Sources: Total government and Federal government receipts, current expenditures, interest, and transfers: BEA website, www.bea.gov, NIPA Tables 3.1 and 3.2. GDP: BEA website, NIPA Table 1.1.5. Current account balance: BEA website, International transactions accounts Table 1.1.
The apparently close relationship between the U.S. government budget deficit and the current account deficit in the 1980s and the first half of the 1990s is consistent with the twin-deficits idea that budget deficits cause current account deficits.
Because the rise in budget deficits primarily reflected tax cuts (or increases in transfers and interest payments, which reduced net government income) rather than increased government purchases, this behavior of the two deficits also seems to contradict the Ricardian equivalence proposition, which says that tax cuts should have no effect on saving or the current account.Even though the U.S. experience during the 1980s and first half of the 1990s seems to confirm the link between government budget and the current account, evidence from other episodes is less supportive of the twin-deficits idea. For example, the United States simultaneously ran large government budget deficits and large current account surpluses in the periods around World War I and II (compare Figs. 1.5 and 1.6). In the late 1990s, the Federal government budget and the combined government budget were both in surplus, yet the U.S. current account balance remained deeply in deficit because private saving fell and investment rose as a share of GDP at the same time. And from 2008 to 2011, the government budget deficit grew substantially as the government increased spending to stimulate the economy, but the current account deficit fell considerably as consumers cut back on their purchases of imported goods and services.
The evidence from other countries on the relationship between government budget and current account deficits is also mixed. The International Monetary Fund (IMF) conducted a systematic analysis of the twin deficits in a group of 17 countries over the period 1978-2009.[87] Almost two-thirds of the 291 changes in fiscal policy in this sample of countries were reductions in the government budget deficit.
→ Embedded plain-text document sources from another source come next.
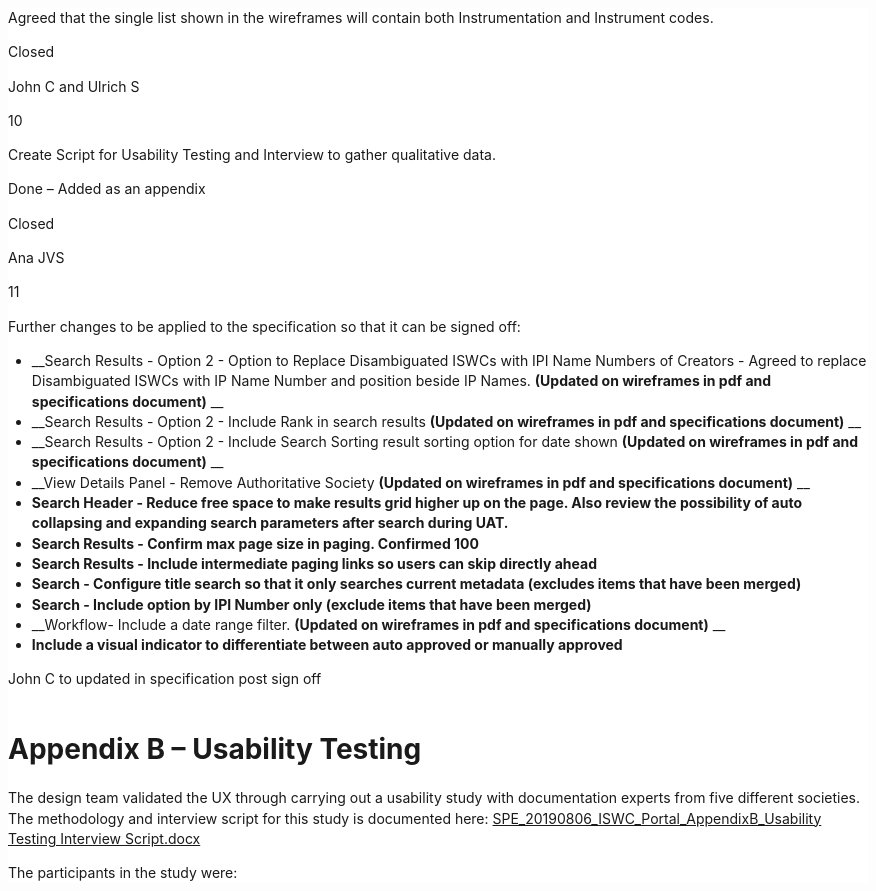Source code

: Agreed that the single list shown in the wireframes will contain both Instrumentation and Instrument codes\.

Closed

John C and Ulrich S

10

Create Script for Usability Testing and Interview to gather qualitative data\.

Done – Added as an appendix

Closed

Ana JVS

11

Further changes to be applied to the specification so that it can be signed off:

- __Search Results \- Option 2 \- Option to Replace Disambiguated ISWCs with IPI Name Numbers of Creators \- Agreed to replace Disambiguated ISWCs with IP Name Number and position beside IP Names\. __\(Updated on wireframes in pdf and specifications document\)__  __
- __Search Results \- Option 2 \- Include Rank in search results __\(Updated on wireframes in pdf and specifications document\)__  __
- __Search Results \- Option 2 \- Include Search Sorting result sorting option for date shown __\(Updated on wireframes in pdf and specifications document\)__  __
- __View Details Panel \- Remove Authoritative Society __\(Updated on wireframes in pdf and specifications document\)__  __
- __Search Header \- Reduce free space to make results grid higher up on the page\.  Also review the possibility of auto collapsing and expanding search parameters after search during UAT\.__
- __Search Results \- Confirm max page size in paging\. Confirmed 100__
- __Search Results \- Include intermediate paging links so users can skip directly ahead__
- __Search \- Configure title search so that it only searches current metadata \(excludes items that have been merged\)__
- __Search \- Include option by IPI Number only \(exclude items that have been merged\)__
- __Workflow\- Include a date range filter\. __\(Updated on wireframes in pdf and specifications document\)__  __
- __Include a visual indicator to differentiate between auto approved or manually approved__

John C to updated in specification post sign off

# Appendix B – Usability Testing 

The design team validated the UX through carrying out a usability study with documentation experts from five different societies\.   The methodology and interview script for this study is documented here: [SPE\_20190806\_ISWC\_Portal\_AppendixB\_Usability Testing Interview Script\.docx](https://teams.microsoft.com/l/file/29ECACFF-7896-476C-A491-76DD52C418D4?tenantId=4197e6e7-fe92-417f-8cd8-0997d263db36&fileType=docx&objectUrl=https%3A%2F%2Fspanishpoint1.sharepoint.com%2Fsites%2FCISACSPISWC%2FShared%20Documents%2FAs%20Is%20System%2FMVP%20ISWC%20Portal%20-%20WBS%201.8%2FSPE_20190806_ISWC_Portal_AppendixB_Usability%20Testing%20%26%20Interview%20Script.docx&baseUrl=https%3A%2F%2Fspanishpoint1.sharepoint.com%2Fsites%2FCISACSPISWC&serviceName=teams&threadId=19:a78725c0b9b4485b86bc40ee740311b2@thread.skype&groupId=eefca450-9bf9-49ac-b171-01fb643f2cb3)

The participants in the study were:
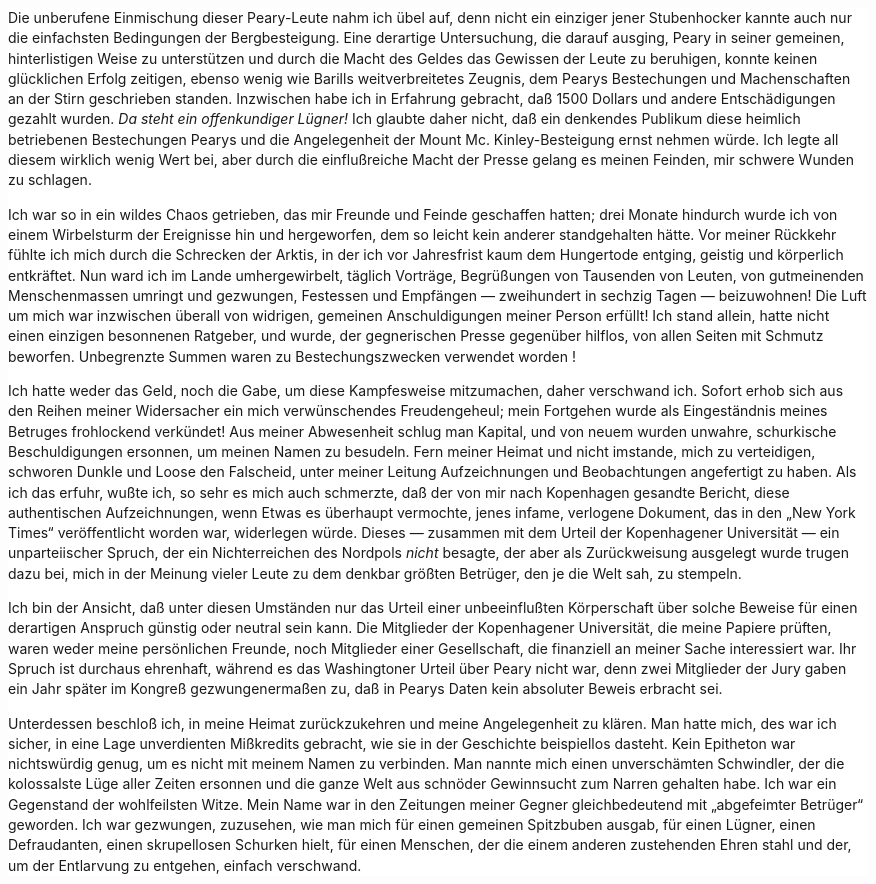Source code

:Die unberufene Einmischung dieser Peary-Leute nahm ich übel auf, denn nicht ein
einziger jener Stubenhocker kannte auch nur die einfachsten Bedingungen der
Bergbesteigung. Eine derartige Untersuchung, die darauf ausging, Peary in seiner
gemeinen, hinterlistigen Weise zu unterstützen und durch die Macht des Geldes
das Gewissen der Leute zu beruhigen, konnte keinen glücklichen Erfolg zeitigen,
ebenso wenig wie Barills weitverbreitetes Zeugnis, dem Pearys Bestechungen und
Machenschaften an der Stirn geschrieben standen. Inzwischen habe ich in
Erfahrung gebracht, daß 1500 Dollars und andere Entschädigungen gezahlt wurden.
*Da steht ein offenkundiger Lügner!* Ich glaubte daher nicht, daß ein denkendes
Publikum diese heimlich betriebenen Bestechungen Pearys und die Angelegenheit
der Mount Mc. Kinley-Besteigung ernst nehmen würde. Ich legte all diesem
wirklich wenig Wert bei, aber durch die einflußreiche Macht der Presse gelang es
meinen Feinden, mir schwere Wunden zu schlagen.

Ich war so in ein wildes Chaos getrieben, das mir Freunde und Feinde geschaffen
hatten; drei Monate hindurch wurde ich von einem Wirbelsturm der Ereignisse hin
und hergeworfen, dem so leicht kein anderer standgehalten hätte. Vor meiner
Rückkehr fühlte ich mich durch die Schrecken der Arktis, in der ich vor
Jahresfrist kaum dem Hungertode entging, geistig und körperlich entkräftet. Nun
ward ich im Lande umhergewirbelt, täglich Vorträge, Begrüßungen von Tausenden
von Leuten, von gutmeinenden Menschenmassen umringt und gezwungen, Festessen und
Empfängen — zweihundert in sechzig Tagen — beizuwohnen! Die Luft um mich war
inzwischen überall von widrigen, gemeinen Anschuldigungen meiner Person erfüllt!
Ich stand allein, hatte nicht einen einzigen besonnenen Ratgeber, und wurde, der
gegnerischen Presse gegenüber hilflos, von allen Seiten mit Schmutz beworfen.
Unbegrenzte Summen waren zu Bestechungszwecken verwendet worden !

Ich hatte weder das Geld, noch die Gabe, um diese Kampfesweise mitzumachen,
daher verschwand ich. Sofort erhob sich aus den Reihen meiner Widersacher ein
mich verwünschendes Freudengeheul; mein Fortgehen wurde als Eingeständnis meines
Betruges frohlockend verkündet! Aus meiner Abwesenheit schlug man Kapital, und
von neuem wurden unwahre, schurkische Beschuldigungen ersonnen, um meinen Namen
zu besudeln. Fern meiner Heimat und nicht imstande, mich zu verteidigen,
schworen Dunkle und Loose den Falscheid, unter meiner Leitung Aufzeichnungen und
Beobachtungen angefertigt zu haben. Als ich das erfuhr, wußte ich, so sehr es
mich auch schmerzte, daß der von mir nach Kopenhagen gesandte Bericht, diese
authentischen Aufzeichnungen, wenn Etwas es überhaupt vermochte, jenes infame,
verlogene Dokument, das in den „New York Times“ veröffentlicht worden war,
widerlegen würde. Dieses — zusammen mit dem Urteil der Kopenhagener Universität —
ein unparteiischer Spruch, der ein Nichterreichen des Nordpols *nicht* besagte,
der aber als Zurückweisung ausgelegt wurde trugen dazu bei, mich in der Meinung
vieler Leute zu dem denkbar größten Betrüger, den je die Welt sah, zu stempeln.

Ich bin der Ansicht, daß unter diesen Umständen nur das Urteil einer
unbeeinflußten Körperschaft über solche Beweise für einen derartigen Anspruch
günstig oder neutral sein kann. Die Mitglieder der Kopenhagener Universität, die
meine Papiere prüften, waren weder meine persönlichen Freunde, noch Mitglieder
einer Gesellschaft, die finanziell an meiner Sache interessiert war. Ihr Spruch
ist durchaus ehrenhaft, während es das Washingtoner Urteil über Peary nicht war,
denn zwei Mitglieder der Jury gaben ein Jahr später im Kongreß gezwungenermaßen
zu, daß in Pearys Daten kein absoluter Beweis erbracht sei.

Unterdessen beschloß ich, in meine Heimat zurückzukehren und meine Angelegenheit
zu klären. Man hatte mich, des war ich sicher, in eine Lage unverdienten
Mißkredits gebracht, wie sie in der Geschichte beispiellos dasteht. Kein
Epitheton war nichtswürdig genug, um es nicht mit meinem Namen zu verbinden. Man
nannte mich einen unverschämten Schwindler, der die kolossalste Lüge aller
Zeiten ersonnen und die ganze Welt aus schnöder Gewinnsucht zum Narren gehalten
habe. Ich war ein Gegenstand der wohlfeilsten Witze. Mein Name war in den
Zeitungen meiner Gegner gleichbedeutend mit „abgefeimter Betrüger“ geworden. Ich
war gezwungen, zuzusehen, wie man mich für einen gemeinen Spitzbuben ausgab, für
einen Lügner, einen Defraudanten, einen skrupellosen Schurken hielt, für einen
Menschen, der die einem anderen zustehenden Ehren stahl und der, um der
Entlarvung zu entgehen, einfach verschwand.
The IMF found that a change in fiscal policy that reduces the government budget deficit by 1% of GDP typically reduces the current account deficit by a little more than 0.5% of GDP. Nevertheless, a good deal of disagreement persists among economists about the relationship between government budget deficits and current account deficits.[88] We can say for sure (because it is implied by the uses-of-saving identity, Eq. [2.11]) that if an increase in the government budget deficit is not offset by an equal increase in private saving, the result must be a decline in domestic investment, a rise in the current account deficit, or both.